SOURCE MATERIAL -
____
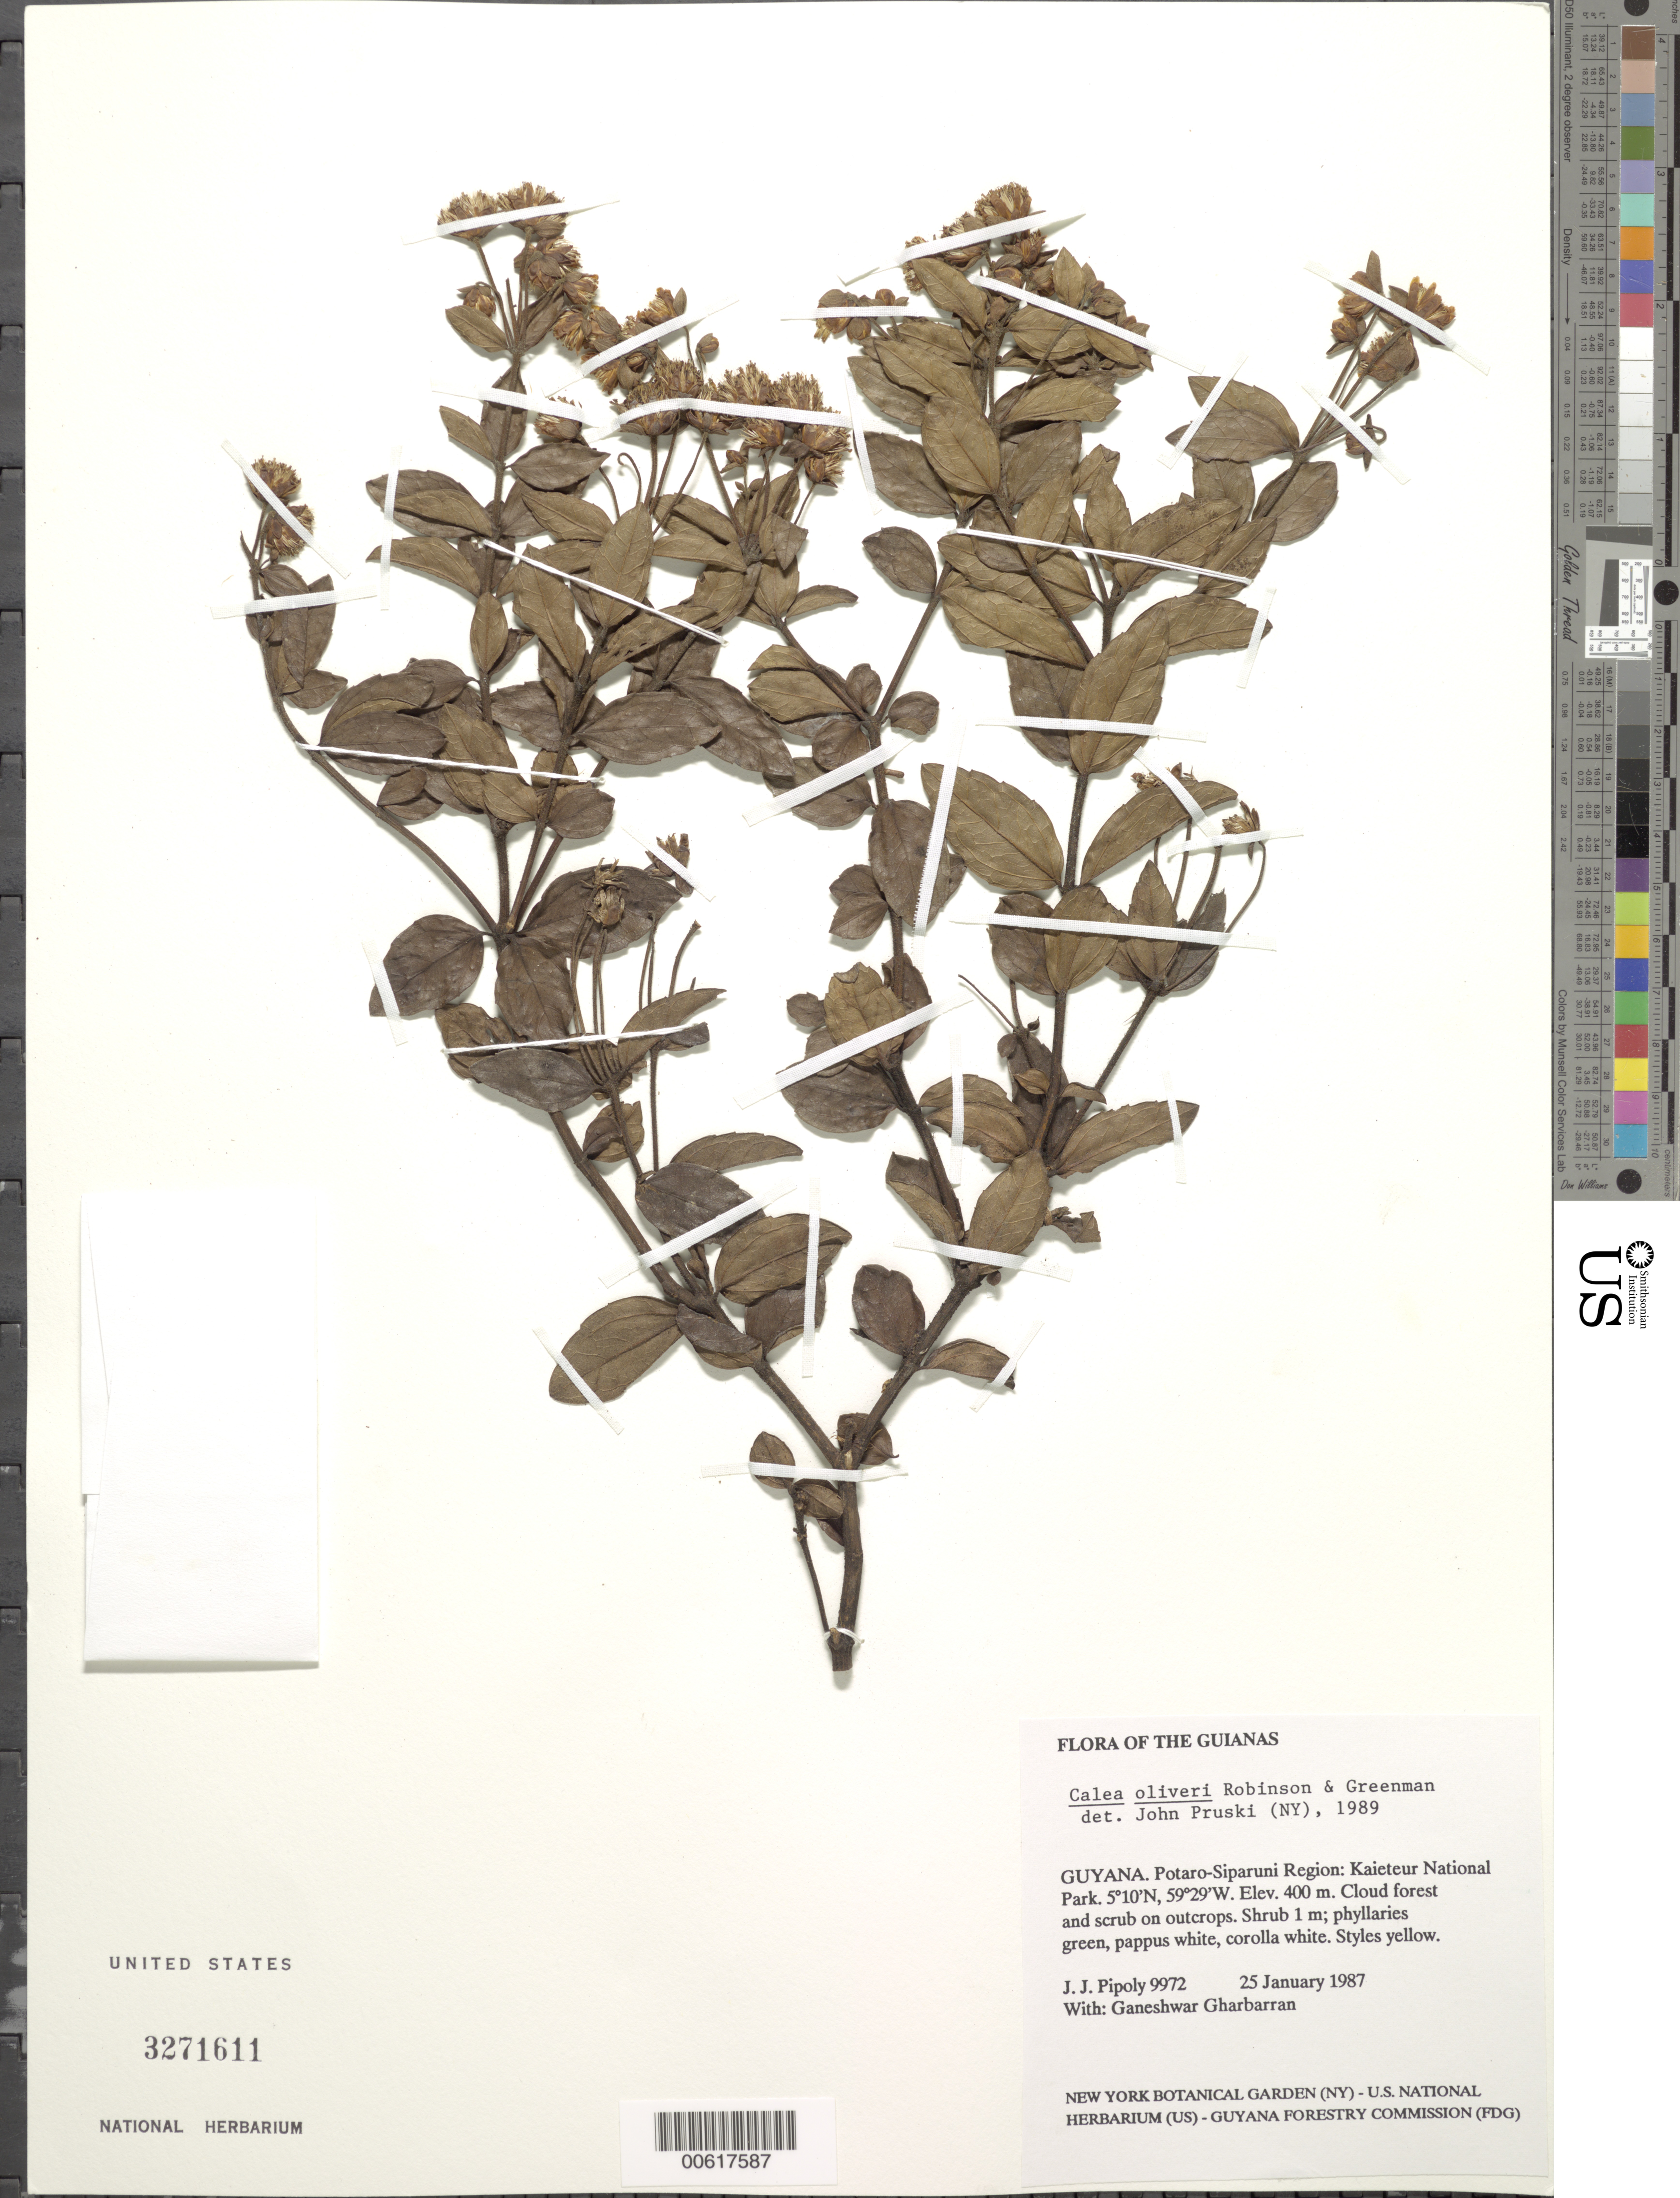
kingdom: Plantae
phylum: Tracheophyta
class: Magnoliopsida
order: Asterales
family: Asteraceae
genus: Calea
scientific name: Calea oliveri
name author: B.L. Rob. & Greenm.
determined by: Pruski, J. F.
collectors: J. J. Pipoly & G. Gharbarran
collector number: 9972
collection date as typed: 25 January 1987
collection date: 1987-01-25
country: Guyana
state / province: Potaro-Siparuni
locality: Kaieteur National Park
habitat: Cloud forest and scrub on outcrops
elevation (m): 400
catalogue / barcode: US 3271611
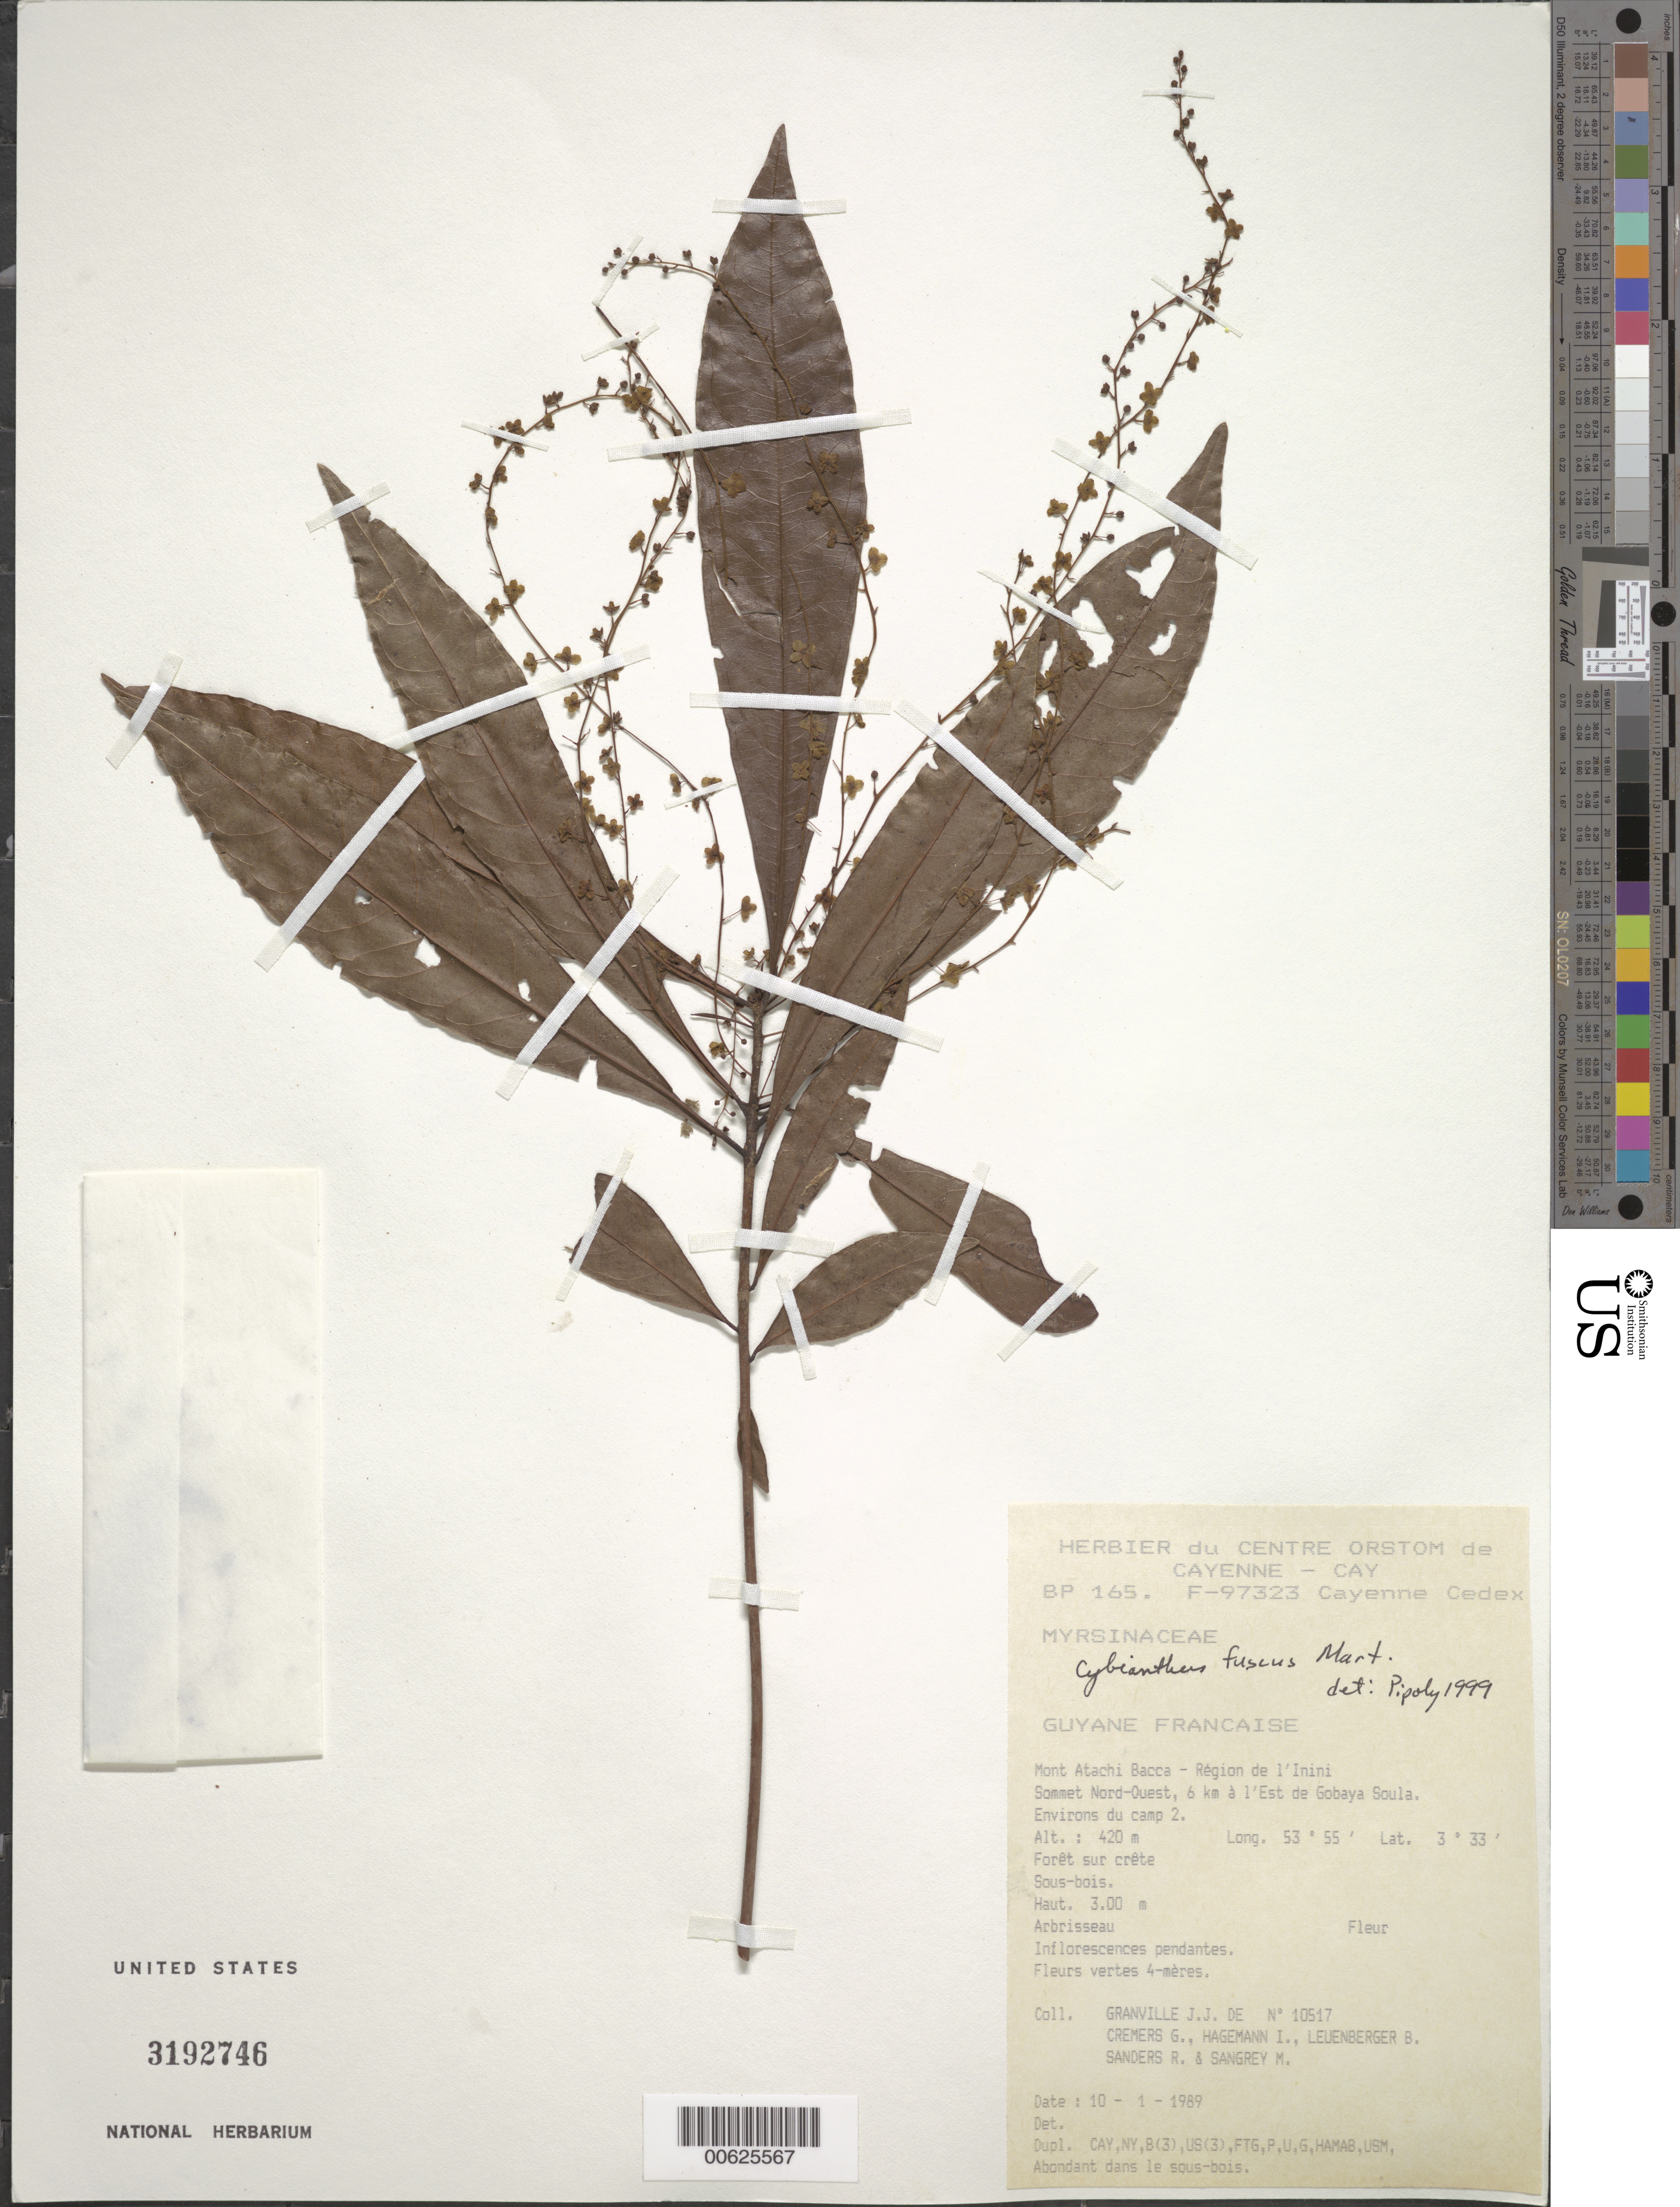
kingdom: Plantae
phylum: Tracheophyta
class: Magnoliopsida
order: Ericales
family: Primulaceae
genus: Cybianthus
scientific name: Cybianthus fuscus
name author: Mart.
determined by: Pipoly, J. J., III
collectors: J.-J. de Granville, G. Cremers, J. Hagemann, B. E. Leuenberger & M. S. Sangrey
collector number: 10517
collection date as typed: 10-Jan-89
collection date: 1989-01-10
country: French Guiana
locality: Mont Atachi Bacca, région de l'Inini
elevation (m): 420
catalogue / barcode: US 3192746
____
JOB - Copy out every line of the items above word for word, leaving out the pictures.

FULL ANSWER -
kingdom: Plantae
phylum: Tracheophyta
class: Magnoliopsida
order: Asterales
family: Asteraceae
genus: Calea
scientific name: Calea oliveri
name author: B.L. Rob. & Greenm.
determined by: Pruski, J. F.
collectors: J. J. Pipoly & G. Gharbarran
collector number: 9972
collection date as typed: 25 January 1987
collection date: 1987-01-25
country: Guyana
state / province: Potaro-Siparuni
locality: Kaieteur National Park
habitat: Cloud forest and scrub on outcrops
elevation (m): 400
catalogue / barcode: US 3271611
kingdom: Plantae
phylum: Tracheophyta
class: Magnoliopsida
order: Ericales
family: Primulaceae
genus: Cybianthus
scientific name: Cybianthus fuscus
name author: Mart.
determined by: Pipoly, J. J., III
collectors: J.-J. de Granville, G. Cremers, J. Hagemann, B. E. Leuenberger & M. S. Sangrey
collector number: 10517
collection date as typed: 10-Jan-89
collection date: 1989-01-10
country: French Guiana
locality: Mont Atachi Bacca, région de l'Inini
elevation (m): 420
catalogue / barcode: US 3192746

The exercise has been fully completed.